*May Contain Spoilers*
Justine Prado, Jenn St--Onge, Carey Pietsch (and others) all play their part in creating the comic book/graphic novel that is Finding Molly. This graphic novel is all about Molly discovering herself as an artist, balancing on the cusp of adulthood, while trying to create her own path to her dreams. The book is published by EMET Comics, a company that focuses on women's empowerment and adding diversity to a generally male guided genre.
Molly is a young woman who has just graduated art school. She dreams of moving to downtown LA to live with her friends, who are also artists. The only problem is she isn't making any money as a recent graduate, something I think a lot of young adults can relate to. Molly is an intelligent girl who struggles to find inspiration for her art work among the stress of wanting to move out and find a paying job so she can support herself. She's consistently nagged by her father to find a job and a husband. Though her father knows she's talented, he doesn't want Molly wasting any time. This adds an interesting father-daughter dynamic as he sets her up on dates with unsavory young men.

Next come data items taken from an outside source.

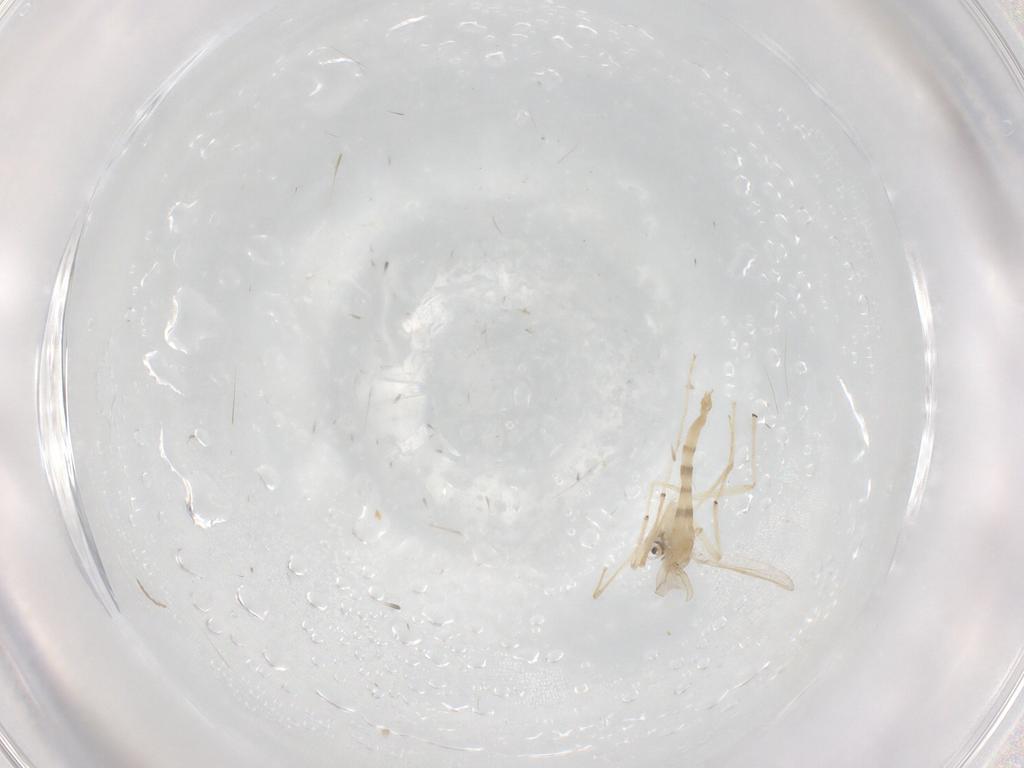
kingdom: Animalia
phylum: Arthropoda
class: Insecta
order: Diptera
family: Chironomidae
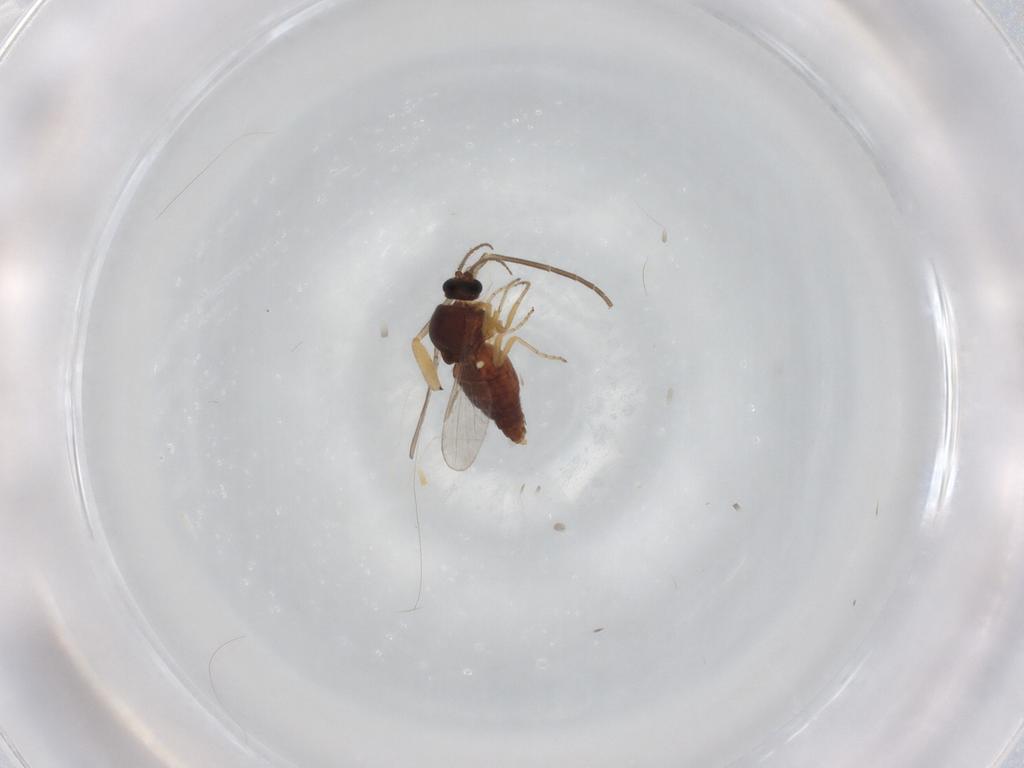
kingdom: Animalia
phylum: Arthropoda
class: Insecta
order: Diptera
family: Ceratopogonidae
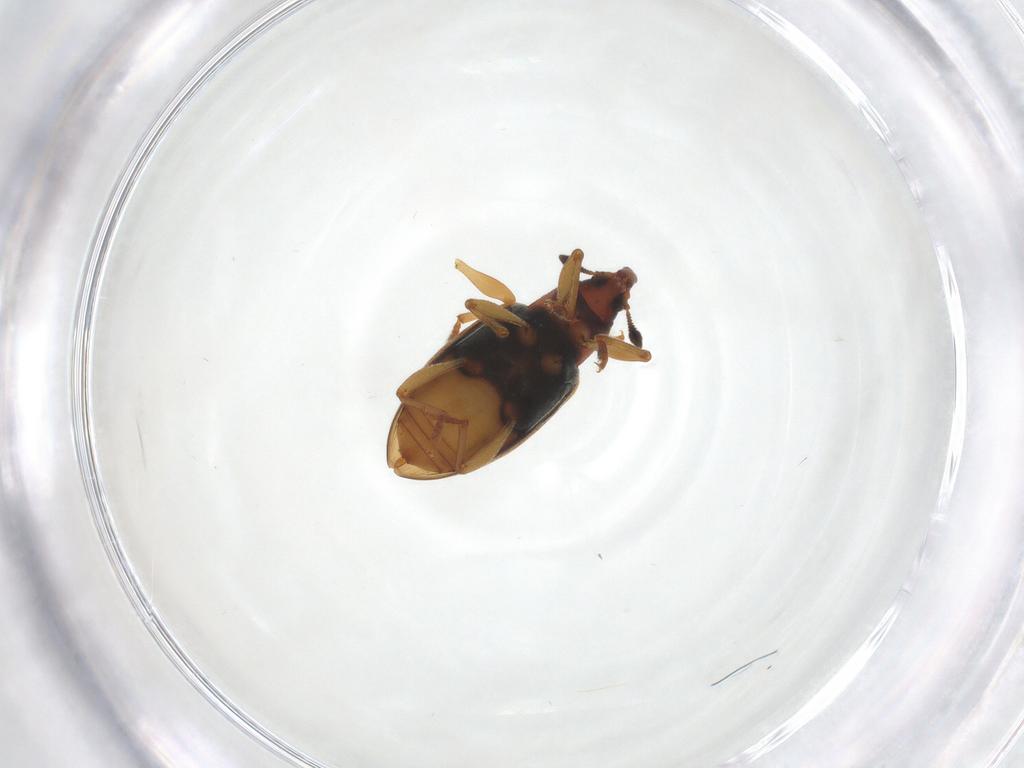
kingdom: Animalia
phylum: Arthropoda
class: Insecta
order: Coleoptera
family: Curculionidae
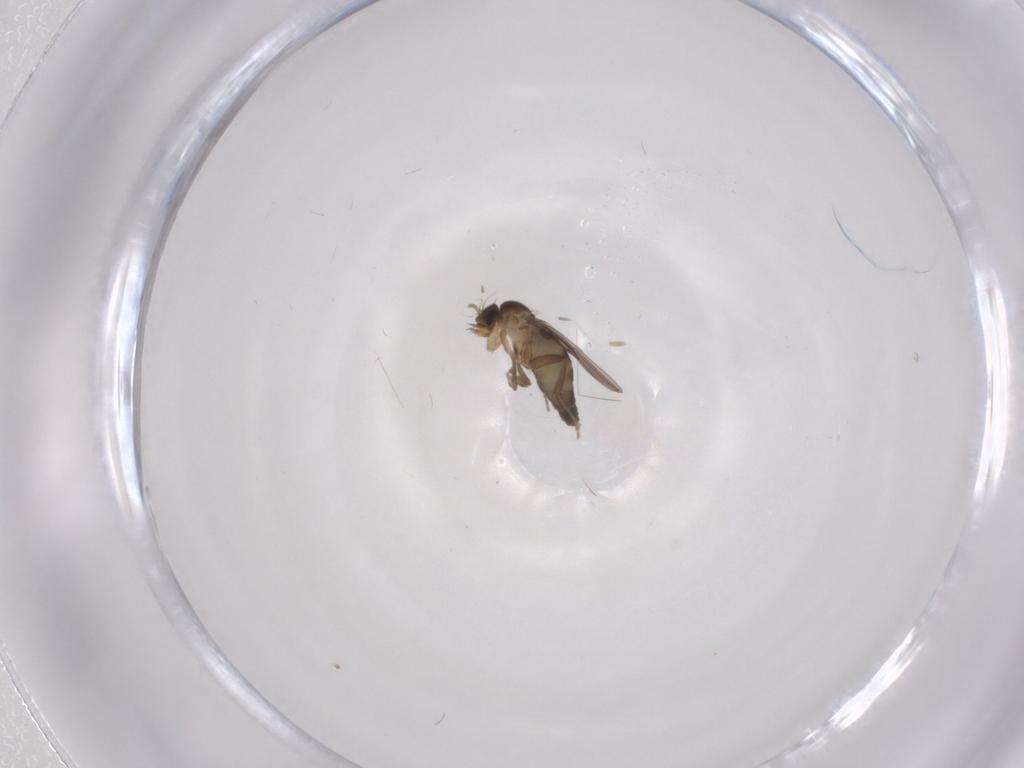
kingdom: Animalia
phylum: Arthropoda
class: Insecta
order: Diptera
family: Phoridae
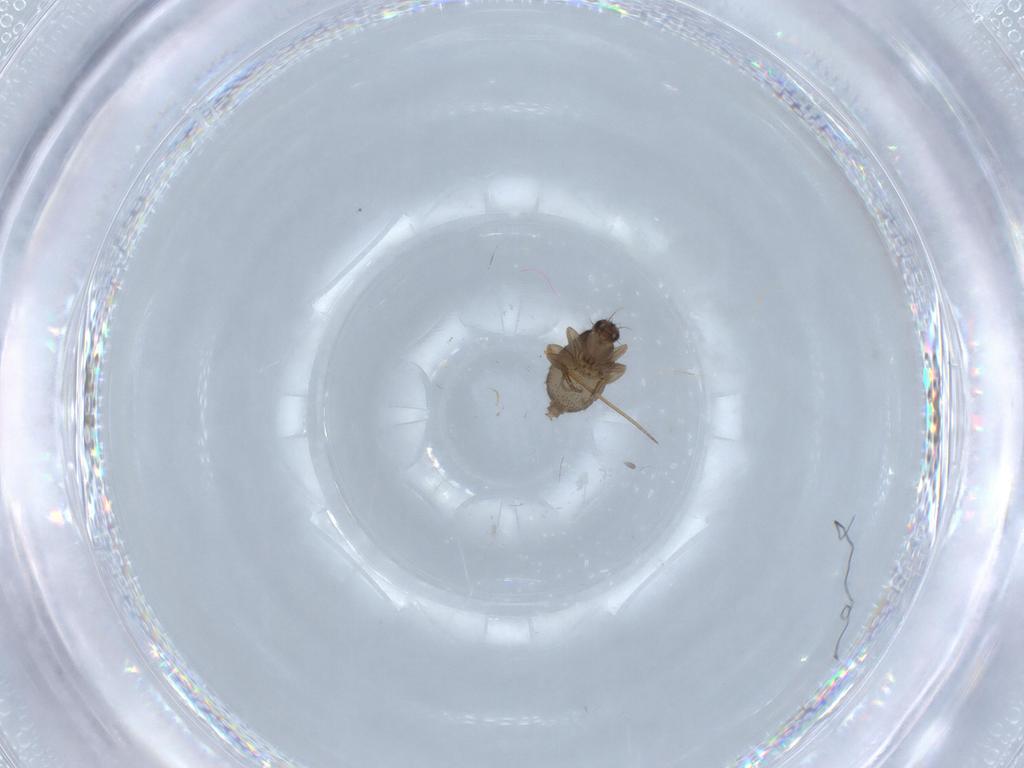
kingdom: Animalia
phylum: Arthropoda
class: Insecta
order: Diptera
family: Phoridae
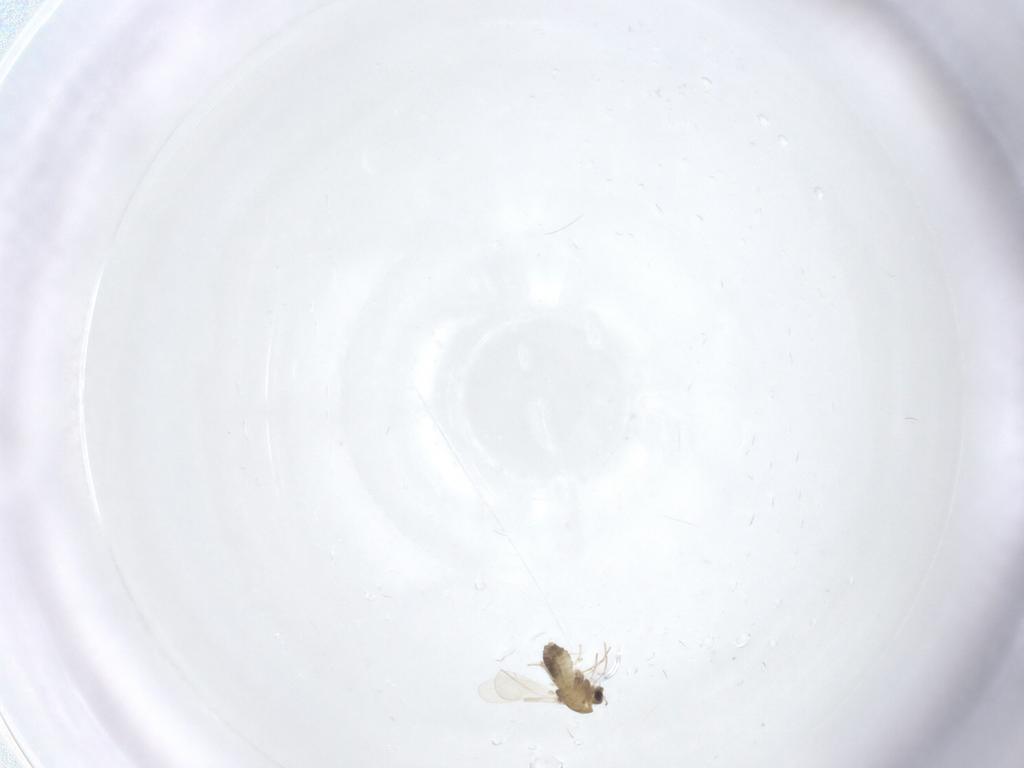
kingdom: Animalia
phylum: Arthropoda
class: Insecta
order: Diptera
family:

Though Molly isn't a big fan of cats (at the beginning), cat-sitting kind of falls into her lap as a way to make money. A drawing of her own family's pet is seen online and she's immediately contacted by a fellow cat owner to commission a drawing. This opens the door for Molly's cat-sitting business venture. I think this will translate to many readers as young adults, even those fresh out of college, sometimes have to work jobs that are not aligned with their degree. I know I had to and still am as I work on my Master's. This creates a pretty strong foundation on which a deep character connection with Molly can be established. As Molly works to pursue her artistic dreams, readers see the chaos that cat-sitting can bring. We all know that cats each have their own distinct personalities (I sometimes refer to my cat as a demon) and the situations that Molly finds herself in because of her cat-sitting add a great deal of humor to the graphic novel.
There are also two other dynamic relationships that work to bring readers closer to Molly. Sarahh, Molly's best friend, is also an artist who has a successful job and an on-and-off boyfriend. From Molly's perspective, Sarahh kind of has it all, which gives off a sort of jealous vibe. Sarahh is also very blunt with Molly, challenging her and pushing her to follow her dreams. The second dynamic relationship is that between Molly and Mateo. Mateo is a well known LA artist who has a strong place in Molly's group of friends. It's also very obvious that Mateo has a crush on Molly, though she doesn't seem to actually realize it. This adds a little intrigue to the story as well as another layer of depth to Molly's life.
My favorite thing about this graphic novel was Molly's web comic that is featured every few pages. In the web comic, Molly creates a humorous scene out of her cat-sitting adventures as well as her interactions with friends and parents. The way that Molly interprets her own life and creates funny work out of stressful situations lets readers see into her psyche. It demonstrates her positive outlook on life even though she's struggling to find her way as an adult and as an artist.
Speaking of art work, the style that Finding Molly has is refreshing and bold. Each character has their own specific traits that the work seems to focus on, allowing readers to see the personalities of the characters through their artistic representations. There are also some allusions within the book which speak to certain readers. I personally loved the reference to the Beat movement, because I recognize my own obsession with that culture and am not ashamed.
Finding Molly definitely works to showcase young women and empower them through opportunity and drive. The fact that it does this with humor and creativity will help the book resonate with female readers. For readers who enjoy female focused stories of achievement, art and creativity, and of course cats, I would definitely recommend Finding Molly.